Monday, October 15, 2007

Celine dion and Josh groban live - the prayer

Amazing what good vocalists can do. Amen to the prayer.

Thursday, October 11, 2007

All in a day's work.

Interview, Select, Offer, Terminate, ....

Basically the life cycle of an employee's time with a company. Did all today. Sometimes, i feel a little stress that i have the power to mess up people's lives. Give them little salary becos i don't like their face, fire them because they are prettier than me... :)
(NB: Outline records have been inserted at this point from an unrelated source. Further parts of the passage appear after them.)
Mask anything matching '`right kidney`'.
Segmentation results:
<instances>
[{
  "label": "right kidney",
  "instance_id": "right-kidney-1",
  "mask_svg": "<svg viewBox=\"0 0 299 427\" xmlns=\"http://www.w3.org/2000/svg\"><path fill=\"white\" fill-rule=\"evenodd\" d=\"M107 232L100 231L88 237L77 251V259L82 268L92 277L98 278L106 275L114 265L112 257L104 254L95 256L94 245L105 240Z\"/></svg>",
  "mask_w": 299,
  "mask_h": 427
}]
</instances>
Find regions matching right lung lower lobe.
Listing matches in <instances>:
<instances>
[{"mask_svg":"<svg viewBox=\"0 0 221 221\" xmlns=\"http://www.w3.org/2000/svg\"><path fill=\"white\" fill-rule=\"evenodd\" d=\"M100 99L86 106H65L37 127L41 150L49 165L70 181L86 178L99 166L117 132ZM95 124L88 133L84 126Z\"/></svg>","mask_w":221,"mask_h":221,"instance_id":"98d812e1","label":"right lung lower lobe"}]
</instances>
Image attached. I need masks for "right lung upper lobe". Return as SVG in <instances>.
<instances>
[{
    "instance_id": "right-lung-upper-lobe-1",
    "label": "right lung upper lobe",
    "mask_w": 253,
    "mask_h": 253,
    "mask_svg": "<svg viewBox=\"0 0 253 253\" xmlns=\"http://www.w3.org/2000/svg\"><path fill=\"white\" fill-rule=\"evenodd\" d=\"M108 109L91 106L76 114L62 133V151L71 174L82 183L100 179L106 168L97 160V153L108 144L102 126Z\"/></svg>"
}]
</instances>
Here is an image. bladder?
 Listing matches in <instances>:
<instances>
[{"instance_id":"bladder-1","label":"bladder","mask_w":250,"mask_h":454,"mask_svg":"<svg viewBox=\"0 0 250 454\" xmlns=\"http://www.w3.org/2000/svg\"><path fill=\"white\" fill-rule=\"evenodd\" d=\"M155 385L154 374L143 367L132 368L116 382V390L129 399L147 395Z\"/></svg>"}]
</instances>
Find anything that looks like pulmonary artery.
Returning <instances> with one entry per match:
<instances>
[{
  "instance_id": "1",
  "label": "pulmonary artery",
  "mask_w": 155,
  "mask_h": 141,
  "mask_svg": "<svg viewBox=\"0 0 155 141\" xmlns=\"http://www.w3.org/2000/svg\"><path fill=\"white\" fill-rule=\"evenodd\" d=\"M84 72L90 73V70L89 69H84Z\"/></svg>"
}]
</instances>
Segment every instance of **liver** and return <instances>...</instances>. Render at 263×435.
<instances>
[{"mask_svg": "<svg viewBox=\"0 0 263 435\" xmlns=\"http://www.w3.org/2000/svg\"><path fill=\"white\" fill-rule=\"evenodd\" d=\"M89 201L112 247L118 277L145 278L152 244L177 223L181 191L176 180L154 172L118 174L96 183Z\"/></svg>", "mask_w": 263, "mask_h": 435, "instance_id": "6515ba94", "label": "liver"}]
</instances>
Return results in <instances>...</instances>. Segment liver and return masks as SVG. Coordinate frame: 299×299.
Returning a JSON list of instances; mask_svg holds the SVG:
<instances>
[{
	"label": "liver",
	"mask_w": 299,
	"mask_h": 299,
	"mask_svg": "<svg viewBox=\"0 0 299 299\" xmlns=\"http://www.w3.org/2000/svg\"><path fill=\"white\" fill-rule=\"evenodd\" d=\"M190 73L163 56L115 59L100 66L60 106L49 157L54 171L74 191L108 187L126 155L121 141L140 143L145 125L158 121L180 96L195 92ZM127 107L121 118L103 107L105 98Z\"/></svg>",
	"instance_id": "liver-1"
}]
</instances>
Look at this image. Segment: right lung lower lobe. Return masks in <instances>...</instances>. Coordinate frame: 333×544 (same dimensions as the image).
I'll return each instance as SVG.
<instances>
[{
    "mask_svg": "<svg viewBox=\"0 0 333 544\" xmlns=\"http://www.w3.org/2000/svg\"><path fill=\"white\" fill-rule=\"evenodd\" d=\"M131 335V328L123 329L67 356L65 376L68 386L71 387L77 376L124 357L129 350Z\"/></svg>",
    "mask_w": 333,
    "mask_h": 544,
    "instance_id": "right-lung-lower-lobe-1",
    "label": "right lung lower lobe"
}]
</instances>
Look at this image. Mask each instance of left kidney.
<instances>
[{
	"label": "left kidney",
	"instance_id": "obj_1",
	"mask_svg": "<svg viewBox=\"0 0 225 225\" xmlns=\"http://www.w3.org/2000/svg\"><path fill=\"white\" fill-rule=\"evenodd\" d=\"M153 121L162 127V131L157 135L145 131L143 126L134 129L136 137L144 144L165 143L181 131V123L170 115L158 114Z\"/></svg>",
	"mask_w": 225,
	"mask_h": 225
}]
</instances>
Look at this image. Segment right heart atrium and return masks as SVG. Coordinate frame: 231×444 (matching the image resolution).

Gotta work late tonight. Have much to accomplish. perhaps i will leave by 630.. something to the name of work life balance. hmmm.....

Tuesday, October 09, 2007

Work angst

I need to think this through, else I will be in my half operational state and be discouraged by all that is around.
Why so downcast O my soul... put your hope in God.
I am not sure what we were fed when we were children, or where the thinking gene comes from. But from my sister's blog as well as mine. We think a lot. haha, i have been considered strange and weird for my thinking and I don't blame anyone. But how did I end up llike that I wonder? Yes, I understand that I was made like that. But it is a lot of energy to live like that. A lot easier to just be more ditzy and just be. but i am not like that. however hard i try...
Anyway, the reason of my latest angst, which I am feeling in full propensity due to it being a certain time of the month, is due to me feeling completely helpless in this fallen world. Yes, I know I am not supposed to be anything else, but, I think that my principles have again been questioned. Questioned by those in authority and being compelled to assist with the game plan. Not that I have anything against the game plan, perhaps, it is the idea of the game plan that is getting to me. Why do we need to play games? Why cant we just be honest and sincere and do it as it is.
I told my sister thats one reason why I like frog. He is a honest animal despite all the circumstances around him that encourages his bendness.. even when it is a little bend, he chooses not to bend. I like the uprightness in character. Maybe one day when he bends, I will be done of my infactuation.
Back to games. I know that I have "gifts" that enable me to get away with many things, but that is not the point. I will need to know what is my stand. I have no clue. I don't know to what extend do i do as I am told and it is not just me being sensitive and not understanding how the working world works.
Hmmm. I am confused. i dont understand what i can give up as a perfect ideal that is not attainable in this imperfect fallen world.
Sad. I think that I have been constantly exposed to the grey with no clear cut answers.
Please take from me my life, when I don't have the strength to give it to you.

Tuesday, October 02, 2007

Loving God in my everyday life..

After every time of exaltation, we are brought down with a sudden rush into
things as they really are, where it is neither beautiful, poetic, nor thrilling.
The height of the mountaintop is measured by the dismal drudgery of the valley,
but it is in the valley that we have to live for the glory of God. We see His
glory on the mountain, but we never live for His glory there. It is in the place
of humiliation that we find our true worth to God— that is where our
faithfulness is revealed. Most of us can do things if we are always at some
heroic level of intensity, simply because of the natural selfishness of our own
hearts. But God wants us to be at the drab everyday level, where we live in the
valley according to our personal relationship with Him. Peter thought it would
be a wonderful thing for them to remain on the mountain, but Jesus Christ took
the disciples down from the mountain and into the valley, where the true meaning
of the vision was explained
"If you can do anything . . . ." It takes the
valley of humiliation to remove the skepticism from us. Look back at your own
experience and you will find that until you learned who Jesus really was, you
were a skillful skeptic about His power. When you were on the mountaintop you
could believe anything, but what about when you were faced with the facts of the
valley? You may be able to give a testimony regarding your sanctification, but
what about the thing that is a humiliation to you right now? The last time you
were on the mountain with God, you saw that all the power in heaven and on earth
belonged to Jesus— will you be skeptical now, simply because you are in the
valley of humiliation?

I like this. I dont like drugery. But i know it is beneficial. May everybody who is tired of everyday life be encouraged by this... I was.